The new Machinery Tool takes this one step forward, providing a simple way of calculating actual and accurate operational machinery costs before committing to field operations, for individual farm businesses based on its own figures.

“This is done by breaking down all the components of cost related to running a particular piece of machinery to realise the true, not approximate, costs of operation,” explains Mr Foyle.

Within the Machinery Tool, depreciation ranges take in to account the age, value, areas/hours worked per annum, alongside servicing and repairs to give the fixed costs of a particular piece of machinery, so instead of an approximate figure being used as was previously the case, real costs can be inputted.  Work rates alongside diesel and labour costs are then calculated giving a total cost per ha and per ha for running both the tractor and machine.

This cost can then be added  into the virtual machinery shed in the Business Performance Module on the Omnia platform and when overlaid with yield and variable costs gives the real costs of producing a crop.

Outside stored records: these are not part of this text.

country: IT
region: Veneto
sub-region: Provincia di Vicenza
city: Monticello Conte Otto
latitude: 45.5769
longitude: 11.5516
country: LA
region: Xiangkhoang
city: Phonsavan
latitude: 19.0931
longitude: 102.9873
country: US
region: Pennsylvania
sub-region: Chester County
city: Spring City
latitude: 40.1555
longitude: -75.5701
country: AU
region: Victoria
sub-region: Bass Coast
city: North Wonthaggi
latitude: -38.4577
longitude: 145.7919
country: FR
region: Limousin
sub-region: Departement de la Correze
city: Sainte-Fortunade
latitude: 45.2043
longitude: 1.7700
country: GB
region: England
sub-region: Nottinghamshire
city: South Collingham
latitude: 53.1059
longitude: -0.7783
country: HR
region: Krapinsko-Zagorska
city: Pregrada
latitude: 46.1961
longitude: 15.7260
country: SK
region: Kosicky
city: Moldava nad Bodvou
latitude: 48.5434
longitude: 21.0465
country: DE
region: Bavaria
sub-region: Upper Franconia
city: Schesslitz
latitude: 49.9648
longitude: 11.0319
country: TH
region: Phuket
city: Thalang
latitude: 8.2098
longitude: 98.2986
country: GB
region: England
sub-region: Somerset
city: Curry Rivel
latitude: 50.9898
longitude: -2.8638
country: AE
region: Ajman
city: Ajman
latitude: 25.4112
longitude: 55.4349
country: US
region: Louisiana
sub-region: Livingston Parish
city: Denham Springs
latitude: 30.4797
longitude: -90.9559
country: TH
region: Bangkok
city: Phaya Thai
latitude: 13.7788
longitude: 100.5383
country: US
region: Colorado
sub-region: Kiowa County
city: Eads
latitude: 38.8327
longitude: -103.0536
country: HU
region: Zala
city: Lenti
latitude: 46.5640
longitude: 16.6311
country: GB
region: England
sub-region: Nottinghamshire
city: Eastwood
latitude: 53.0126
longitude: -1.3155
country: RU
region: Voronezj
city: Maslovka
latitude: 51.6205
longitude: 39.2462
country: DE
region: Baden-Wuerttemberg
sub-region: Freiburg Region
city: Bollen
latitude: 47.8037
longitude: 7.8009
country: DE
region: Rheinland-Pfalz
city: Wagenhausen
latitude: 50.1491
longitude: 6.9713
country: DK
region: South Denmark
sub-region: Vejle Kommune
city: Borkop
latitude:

It is possible to use the tool to look at how invisible or fixed costs may be better managed. For example, if the depreciation cost is higher than anticipated is it that the capacity of the machine is greater than needed? Perhaps it is possible to run the machine for longer say six years rather than four?

Mr Foyle quotes an example of how a farm  changing over from a mixed tillage system using a 2015 4m Vaderstad Rapid to a direct drilling regime with a new Claydon Hybrid. 

Looking at what the Vaderstad is used for – it was retained for drilling 40ha of grass seed annually but alongside power unit fixed costs, fuel and labour the calculated depreciation of £1,680/annum across a small area meant this operation was now costing £66/ha as opposed to £27/ha when covering 200ha annually.

“So in this situation, a discussion around whether to keep the drill for flexibility purposes or sell and use a contractor for the grassland re-seeds, would be sensible.”

Helix host farmer, Thomas Todd, of Bareless Farm, Cornhill upon Tweed, Northumberland was one of the first to trial the new Machinery Tool.

“With the demise of the BPS  it is more imperative than ever before to have an accurate figure for fixed costs. This is for two reasons, one just to know exactly what it is costing to grow a crop, but also for future planning and making decisions over cultivation changes and the implications of buying new machinery.

He used the machinery tool to look at the potential implications of moving from min-till to predominantly direct till. “We have been looking at going down the direct till route. Currently we min-till but this would require buying a new machine.

“What it showed was that the costs just didn’t play out, particularly as we would not be using it for 100% of our cultivations.”

“Thew tool has allowed us to look at using our machinery more efficiently, and we have even thought about dropping some cultivations, for example on the rape.”

“Using the Machinery Tool has certainly challenged our perception of which crops are the most profitable; for example, our spring barley can be as profitable as winter wheat,  in terms of lower fixed costs, but also lower variable costs.”

“We are going to carry out the same exercise with other break crops and it will be interesting to see what comes out on top.”

“We are very fortunate as Helix farm hosts as we are privy to trialling exciting new tools and technologies to improve farm profitability and the Machinery Tool is the perfect example of this. We have found it straightforward and easy to use and invaluable to managing profitability going forward. It certainly challenges us against taking the approach ‘I’ve always done it this way so why change’.